Scan the lines below and report each one containing "Kidney" by copying it.

**Dataset content:**
:::::
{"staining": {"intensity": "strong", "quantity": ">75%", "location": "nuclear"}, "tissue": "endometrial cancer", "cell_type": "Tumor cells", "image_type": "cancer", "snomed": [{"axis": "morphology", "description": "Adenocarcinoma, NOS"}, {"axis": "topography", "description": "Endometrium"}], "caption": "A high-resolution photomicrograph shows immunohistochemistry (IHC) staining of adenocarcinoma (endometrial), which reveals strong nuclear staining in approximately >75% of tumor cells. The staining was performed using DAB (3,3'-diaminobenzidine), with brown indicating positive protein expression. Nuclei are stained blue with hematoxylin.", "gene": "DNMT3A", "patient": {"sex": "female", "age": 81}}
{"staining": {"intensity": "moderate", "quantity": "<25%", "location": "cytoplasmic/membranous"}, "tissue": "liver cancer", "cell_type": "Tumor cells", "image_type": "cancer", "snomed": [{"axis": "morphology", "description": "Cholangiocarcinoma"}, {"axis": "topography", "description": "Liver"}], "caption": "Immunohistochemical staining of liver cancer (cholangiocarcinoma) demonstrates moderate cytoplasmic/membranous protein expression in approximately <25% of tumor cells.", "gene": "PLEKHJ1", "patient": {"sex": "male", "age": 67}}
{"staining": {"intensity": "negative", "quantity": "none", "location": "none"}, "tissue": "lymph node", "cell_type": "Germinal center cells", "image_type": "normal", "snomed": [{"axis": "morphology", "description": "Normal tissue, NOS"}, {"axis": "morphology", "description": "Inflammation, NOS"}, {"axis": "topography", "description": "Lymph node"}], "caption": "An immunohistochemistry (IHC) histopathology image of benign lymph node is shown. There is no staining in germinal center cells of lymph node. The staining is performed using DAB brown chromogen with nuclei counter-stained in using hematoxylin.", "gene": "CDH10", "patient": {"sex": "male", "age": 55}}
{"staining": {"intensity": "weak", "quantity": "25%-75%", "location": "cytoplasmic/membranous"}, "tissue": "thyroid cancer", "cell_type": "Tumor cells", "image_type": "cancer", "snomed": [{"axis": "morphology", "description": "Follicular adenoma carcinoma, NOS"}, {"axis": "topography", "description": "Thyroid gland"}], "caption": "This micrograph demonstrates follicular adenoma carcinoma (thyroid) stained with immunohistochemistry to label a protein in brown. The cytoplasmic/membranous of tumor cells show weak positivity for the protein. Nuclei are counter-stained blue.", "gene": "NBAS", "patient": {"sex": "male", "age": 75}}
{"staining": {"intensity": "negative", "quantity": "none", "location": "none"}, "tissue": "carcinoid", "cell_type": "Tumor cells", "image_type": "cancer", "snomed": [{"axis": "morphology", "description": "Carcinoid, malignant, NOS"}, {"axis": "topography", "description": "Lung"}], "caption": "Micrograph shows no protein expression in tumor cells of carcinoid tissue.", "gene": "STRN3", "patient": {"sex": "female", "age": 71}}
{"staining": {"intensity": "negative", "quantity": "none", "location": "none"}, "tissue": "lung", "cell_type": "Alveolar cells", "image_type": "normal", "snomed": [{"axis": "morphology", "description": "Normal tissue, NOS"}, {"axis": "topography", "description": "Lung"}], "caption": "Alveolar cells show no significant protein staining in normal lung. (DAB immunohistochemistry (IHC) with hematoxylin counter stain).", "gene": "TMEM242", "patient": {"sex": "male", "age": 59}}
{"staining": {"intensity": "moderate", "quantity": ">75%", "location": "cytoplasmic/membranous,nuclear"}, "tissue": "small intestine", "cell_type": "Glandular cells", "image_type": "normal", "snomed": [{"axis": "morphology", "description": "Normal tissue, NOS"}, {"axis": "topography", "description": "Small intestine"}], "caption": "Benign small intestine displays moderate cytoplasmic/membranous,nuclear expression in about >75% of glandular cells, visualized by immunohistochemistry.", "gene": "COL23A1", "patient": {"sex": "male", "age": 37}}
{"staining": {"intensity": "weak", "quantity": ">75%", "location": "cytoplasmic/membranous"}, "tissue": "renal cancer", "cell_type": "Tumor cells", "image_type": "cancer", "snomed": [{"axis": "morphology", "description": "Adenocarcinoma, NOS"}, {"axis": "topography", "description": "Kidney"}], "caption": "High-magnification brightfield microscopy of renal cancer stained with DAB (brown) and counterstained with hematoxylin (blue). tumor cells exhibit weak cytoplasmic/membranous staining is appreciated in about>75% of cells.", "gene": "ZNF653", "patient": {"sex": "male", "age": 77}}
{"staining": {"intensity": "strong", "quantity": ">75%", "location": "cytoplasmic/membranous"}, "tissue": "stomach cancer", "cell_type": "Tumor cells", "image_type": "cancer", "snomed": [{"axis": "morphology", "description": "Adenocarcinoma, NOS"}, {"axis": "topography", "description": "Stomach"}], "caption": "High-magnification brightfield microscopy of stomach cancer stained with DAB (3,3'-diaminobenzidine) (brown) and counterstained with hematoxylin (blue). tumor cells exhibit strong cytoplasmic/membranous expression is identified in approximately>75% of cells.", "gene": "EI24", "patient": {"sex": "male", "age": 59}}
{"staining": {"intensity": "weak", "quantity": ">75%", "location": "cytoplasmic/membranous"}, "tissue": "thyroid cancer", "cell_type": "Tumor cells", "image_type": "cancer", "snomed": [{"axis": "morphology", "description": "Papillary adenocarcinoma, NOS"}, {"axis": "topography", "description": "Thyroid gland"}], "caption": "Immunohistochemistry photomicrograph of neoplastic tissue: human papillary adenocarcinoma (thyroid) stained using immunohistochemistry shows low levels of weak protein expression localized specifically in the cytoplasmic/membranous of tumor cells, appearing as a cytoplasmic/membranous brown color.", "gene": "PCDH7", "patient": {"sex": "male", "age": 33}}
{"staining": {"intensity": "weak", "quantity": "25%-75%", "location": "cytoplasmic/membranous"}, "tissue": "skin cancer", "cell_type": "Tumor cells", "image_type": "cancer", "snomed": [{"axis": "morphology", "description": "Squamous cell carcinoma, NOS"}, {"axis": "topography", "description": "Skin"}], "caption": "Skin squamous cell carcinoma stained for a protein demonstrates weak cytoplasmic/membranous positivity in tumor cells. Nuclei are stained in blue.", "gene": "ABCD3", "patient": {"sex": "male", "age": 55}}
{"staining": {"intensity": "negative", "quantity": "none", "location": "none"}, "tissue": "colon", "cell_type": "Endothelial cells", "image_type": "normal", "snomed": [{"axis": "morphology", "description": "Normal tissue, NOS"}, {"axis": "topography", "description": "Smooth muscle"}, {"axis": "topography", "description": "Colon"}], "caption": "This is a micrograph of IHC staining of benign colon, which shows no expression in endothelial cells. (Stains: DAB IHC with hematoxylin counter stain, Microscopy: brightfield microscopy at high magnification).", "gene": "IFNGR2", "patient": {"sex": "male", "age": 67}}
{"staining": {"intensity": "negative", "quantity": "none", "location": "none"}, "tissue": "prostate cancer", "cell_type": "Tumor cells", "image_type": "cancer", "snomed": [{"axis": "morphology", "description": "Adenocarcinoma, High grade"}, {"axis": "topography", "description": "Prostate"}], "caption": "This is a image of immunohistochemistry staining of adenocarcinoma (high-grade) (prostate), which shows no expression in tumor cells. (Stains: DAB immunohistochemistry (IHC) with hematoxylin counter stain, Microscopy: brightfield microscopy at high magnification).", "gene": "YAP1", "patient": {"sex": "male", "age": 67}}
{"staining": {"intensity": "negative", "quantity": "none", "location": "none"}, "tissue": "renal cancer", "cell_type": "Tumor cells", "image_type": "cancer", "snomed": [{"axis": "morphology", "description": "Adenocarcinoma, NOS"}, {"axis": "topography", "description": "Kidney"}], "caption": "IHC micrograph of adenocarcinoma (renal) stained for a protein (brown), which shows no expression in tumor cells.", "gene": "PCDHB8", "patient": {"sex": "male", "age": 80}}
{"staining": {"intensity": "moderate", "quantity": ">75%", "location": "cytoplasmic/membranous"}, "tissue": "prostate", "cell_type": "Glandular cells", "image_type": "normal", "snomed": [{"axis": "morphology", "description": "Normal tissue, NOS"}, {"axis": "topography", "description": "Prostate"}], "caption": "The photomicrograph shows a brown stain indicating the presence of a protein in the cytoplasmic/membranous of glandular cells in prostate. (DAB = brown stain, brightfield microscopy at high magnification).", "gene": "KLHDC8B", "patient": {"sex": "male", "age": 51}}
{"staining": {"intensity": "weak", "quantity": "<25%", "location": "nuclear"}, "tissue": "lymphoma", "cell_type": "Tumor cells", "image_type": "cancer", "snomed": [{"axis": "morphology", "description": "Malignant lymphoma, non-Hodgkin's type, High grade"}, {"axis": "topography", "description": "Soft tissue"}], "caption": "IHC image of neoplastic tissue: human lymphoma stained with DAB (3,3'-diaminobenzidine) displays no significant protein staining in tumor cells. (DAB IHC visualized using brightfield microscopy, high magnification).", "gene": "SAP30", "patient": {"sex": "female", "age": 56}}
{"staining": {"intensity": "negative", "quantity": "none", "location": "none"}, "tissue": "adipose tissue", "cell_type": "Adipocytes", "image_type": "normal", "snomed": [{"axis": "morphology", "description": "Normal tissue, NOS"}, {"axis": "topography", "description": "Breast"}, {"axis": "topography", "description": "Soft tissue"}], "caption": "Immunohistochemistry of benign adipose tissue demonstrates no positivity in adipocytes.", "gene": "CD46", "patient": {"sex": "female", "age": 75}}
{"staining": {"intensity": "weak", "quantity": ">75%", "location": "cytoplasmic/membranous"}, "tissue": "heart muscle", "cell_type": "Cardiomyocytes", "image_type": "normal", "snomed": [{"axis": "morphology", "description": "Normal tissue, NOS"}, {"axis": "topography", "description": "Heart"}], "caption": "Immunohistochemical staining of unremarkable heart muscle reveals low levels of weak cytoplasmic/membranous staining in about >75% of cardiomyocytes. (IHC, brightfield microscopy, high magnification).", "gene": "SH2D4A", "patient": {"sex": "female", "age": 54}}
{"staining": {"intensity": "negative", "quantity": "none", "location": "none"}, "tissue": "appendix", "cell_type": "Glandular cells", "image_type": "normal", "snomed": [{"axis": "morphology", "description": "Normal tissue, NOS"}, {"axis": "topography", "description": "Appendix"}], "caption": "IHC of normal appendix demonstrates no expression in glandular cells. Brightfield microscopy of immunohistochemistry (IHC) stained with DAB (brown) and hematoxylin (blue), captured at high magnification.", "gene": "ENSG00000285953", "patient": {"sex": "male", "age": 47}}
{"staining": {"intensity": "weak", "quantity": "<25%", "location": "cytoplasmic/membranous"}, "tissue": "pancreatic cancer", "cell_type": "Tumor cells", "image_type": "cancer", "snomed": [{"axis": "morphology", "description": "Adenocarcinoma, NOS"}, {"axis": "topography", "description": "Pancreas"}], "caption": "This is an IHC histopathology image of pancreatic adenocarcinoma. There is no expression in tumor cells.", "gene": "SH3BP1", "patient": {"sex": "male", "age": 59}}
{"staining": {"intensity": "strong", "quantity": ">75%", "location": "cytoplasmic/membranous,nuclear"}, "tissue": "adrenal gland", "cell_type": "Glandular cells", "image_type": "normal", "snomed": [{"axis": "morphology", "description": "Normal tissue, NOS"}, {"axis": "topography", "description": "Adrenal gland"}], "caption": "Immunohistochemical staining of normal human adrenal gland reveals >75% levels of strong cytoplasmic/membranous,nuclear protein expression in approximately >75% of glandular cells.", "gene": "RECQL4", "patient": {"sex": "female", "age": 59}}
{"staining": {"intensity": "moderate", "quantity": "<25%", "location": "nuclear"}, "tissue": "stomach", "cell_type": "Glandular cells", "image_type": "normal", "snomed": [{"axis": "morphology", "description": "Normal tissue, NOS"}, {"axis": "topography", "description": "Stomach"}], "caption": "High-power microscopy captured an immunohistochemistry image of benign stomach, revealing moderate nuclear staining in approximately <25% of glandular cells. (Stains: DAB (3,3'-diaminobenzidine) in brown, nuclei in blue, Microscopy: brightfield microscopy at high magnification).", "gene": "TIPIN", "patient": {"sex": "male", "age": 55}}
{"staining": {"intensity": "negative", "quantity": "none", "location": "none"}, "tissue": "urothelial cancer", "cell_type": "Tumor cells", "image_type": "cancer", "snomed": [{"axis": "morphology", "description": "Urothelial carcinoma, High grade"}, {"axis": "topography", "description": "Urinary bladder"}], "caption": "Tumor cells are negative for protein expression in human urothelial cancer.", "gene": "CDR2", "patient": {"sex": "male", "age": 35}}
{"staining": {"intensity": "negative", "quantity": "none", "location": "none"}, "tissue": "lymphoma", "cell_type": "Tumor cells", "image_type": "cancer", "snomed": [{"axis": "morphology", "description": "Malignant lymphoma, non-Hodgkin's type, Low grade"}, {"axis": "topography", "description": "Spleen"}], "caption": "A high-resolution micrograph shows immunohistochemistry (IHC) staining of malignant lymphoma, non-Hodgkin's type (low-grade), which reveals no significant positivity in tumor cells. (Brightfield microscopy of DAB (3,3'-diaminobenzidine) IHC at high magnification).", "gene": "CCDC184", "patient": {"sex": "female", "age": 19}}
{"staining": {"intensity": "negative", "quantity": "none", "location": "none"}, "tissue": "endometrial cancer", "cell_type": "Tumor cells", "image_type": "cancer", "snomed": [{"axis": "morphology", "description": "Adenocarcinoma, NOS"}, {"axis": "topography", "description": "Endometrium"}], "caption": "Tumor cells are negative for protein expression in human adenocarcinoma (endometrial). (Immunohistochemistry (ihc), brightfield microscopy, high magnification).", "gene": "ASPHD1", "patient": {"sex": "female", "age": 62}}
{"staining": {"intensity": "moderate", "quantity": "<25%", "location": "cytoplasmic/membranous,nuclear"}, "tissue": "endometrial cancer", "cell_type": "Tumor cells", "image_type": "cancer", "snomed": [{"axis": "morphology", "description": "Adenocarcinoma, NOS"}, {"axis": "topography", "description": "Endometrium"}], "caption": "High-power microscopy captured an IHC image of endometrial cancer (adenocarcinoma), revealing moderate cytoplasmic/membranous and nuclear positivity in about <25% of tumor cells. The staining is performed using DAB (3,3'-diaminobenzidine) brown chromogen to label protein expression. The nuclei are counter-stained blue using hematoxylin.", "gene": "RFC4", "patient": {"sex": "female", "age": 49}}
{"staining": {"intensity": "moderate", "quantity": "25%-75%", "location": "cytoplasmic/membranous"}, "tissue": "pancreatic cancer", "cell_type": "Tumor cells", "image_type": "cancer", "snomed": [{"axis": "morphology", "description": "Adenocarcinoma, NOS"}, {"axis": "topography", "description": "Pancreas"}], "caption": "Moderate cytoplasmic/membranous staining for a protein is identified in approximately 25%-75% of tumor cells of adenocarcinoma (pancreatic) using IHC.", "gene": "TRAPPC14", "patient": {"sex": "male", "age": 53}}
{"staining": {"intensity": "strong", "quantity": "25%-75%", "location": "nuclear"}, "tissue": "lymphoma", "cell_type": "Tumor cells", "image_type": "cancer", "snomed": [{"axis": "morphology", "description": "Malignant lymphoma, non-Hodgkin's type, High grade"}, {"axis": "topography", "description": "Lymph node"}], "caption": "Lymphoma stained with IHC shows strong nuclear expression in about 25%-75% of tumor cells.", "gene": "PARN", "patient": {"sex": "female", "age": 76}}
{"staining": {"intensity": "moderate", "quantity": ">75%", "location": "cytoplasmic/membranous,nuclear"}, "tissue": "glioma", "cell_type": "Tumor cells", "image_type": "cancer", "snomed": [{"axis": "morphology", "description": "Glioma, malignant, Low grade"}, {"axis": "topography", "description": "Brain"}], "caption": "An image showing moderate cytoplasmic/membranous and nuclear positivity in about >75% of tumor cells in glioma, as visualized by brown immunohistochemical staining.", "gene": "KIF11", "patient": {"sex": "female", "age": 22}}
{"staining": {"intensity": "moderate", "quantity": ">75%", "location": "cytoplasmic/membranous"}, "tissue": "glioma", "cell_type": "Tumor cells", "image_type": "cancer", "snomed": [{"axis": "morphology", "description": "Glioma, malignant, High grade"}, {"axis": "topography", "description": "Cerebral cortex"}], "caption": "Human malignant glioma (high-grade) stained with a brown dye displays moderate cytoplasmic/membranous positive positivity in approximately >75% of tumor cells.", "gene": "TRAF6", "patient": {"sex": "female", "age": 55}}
:::::
**Worked solution:**
{"staining": {"intensity": "weak", "quantity": ">75%", "location": "cytoplasmic/membranous"}, "tissue": "renal cancer", "cell_type": "Tumor cells", "image_type": "cancer", "snomed": [{"axis": "morphology", "description": "Adenocarcinoma, NOS"}, {"axis": "topography", "description": "Kidney"}], "caption": "High-magnification brightfield microscopy of renal cancer stained with DAB (brown) and counterstained with hematoxylin (blue). tumor cells exhibit weak cytoplasmic/membranous staining is appreciated in about>75% of cells.", "gene": "ZNF653", "patient": {"sex": "male", "age": 77}}
{"staining": {"intensity": "negative", "quantity": "none", "location": "none"}, "tissue": "renal cancer", "cell_type": "Tumor cells", "image_type": "cancer", "snomed": [{"axis": "morphology", "description": "Adenocarcinoma, NOS"}, {"axis": "topography", "description": "Kidney"}], "caption": "IHC micrograph of adenocarcinoma (renal) stained for a protein (brown), which shows no expression in tumor cells.", "gene": "PCDHB8", "patient": {"sex": "male", "age": 80}}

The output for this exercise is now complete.